**PASSAGE SHOWN**
● ● ●
Conversely, the BCG matrix also has some limitations:
- The BCG matrix relies only on two factors, relative market share and market growth rate, to assess the competitive position of a product/service. Therefore, it may not accurately reflect the development potential of the product/service.
- The BCG matrix does not consider other factors such as cost, profitability, competitive capabilities, etc. Therefore, businesses need to consider these factors when making strategic decisions based on the BCG matrix.
5. What are the steps in the BCG matrix analysis process?
Step 1: Select the unit to be analyzed
Determining the specific unit you want to analyze using the BCG matrix is the first and most crucial step in the analysis process. The unit to be analyzed can be a strategic business unit (SBU), a brand, a product, or a service. The business needs to carefully select the right unit, as it will impact the entire analysis process.
Step 2: Determine the relative market share
Relative market share is the ratio of a product/service’s market share to that of the largest competitor in the same industry. To determine the relative market share, the business needs to know the market share of its chosen unit in the specific field of operation.
Relative market share is calculated by dividing the market share of the product/service being analyzed by the market share of the largest competitor in the same industry. In some cases, market share may also be calculated by the unit’s sales value or the number of products sold compared to the total market.
Step 3: Determine the market growth rate
The market growth rate is understood as the rate of change in the market size over a specific period. To calculate the market growth rate, managers need to collect information on the overall market growth in the business’s field of operation. This information may include sales growth rate, the number of new products on the market, or other related factors.
● ● ●
**COLLECTED MATERIAL**

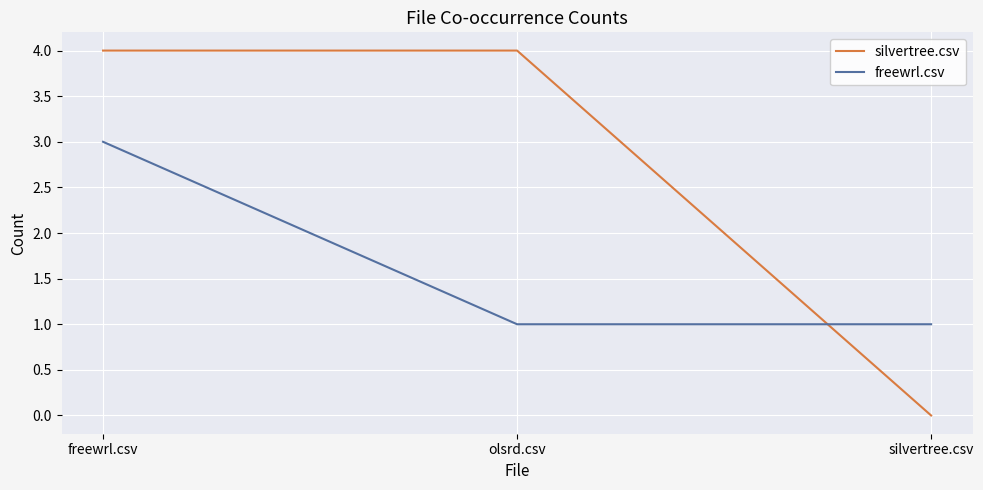

Does the chart display data point markers on the line(s)?

No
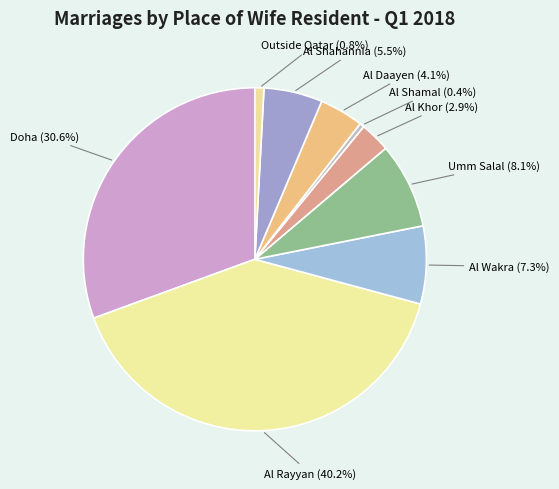

To the nearest percent, what portion does Al Rayyan represent?

40%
● ● ●
Reproduce word for word the part of the BCG matrix passage that opens with the words containing "Step 2: Determine" and closes with "the total market.".

**OUTPUT OF THE EXERCISE**
Step 2: Determine the relative market share
Relative market share is the ratio of a product/service’s market share to that of the largest competitor in the same industry. To determine the relative market share, the business needs to know the market share of its chosen unit in the specific field of operation.
Relative market share is calculated by dividing the market share of the product/service being analyzed by the market share of the largest competitor in the same industry. In some cases, market share may also be calculated by the unit’s sales value or the number of products sold compared to the total market.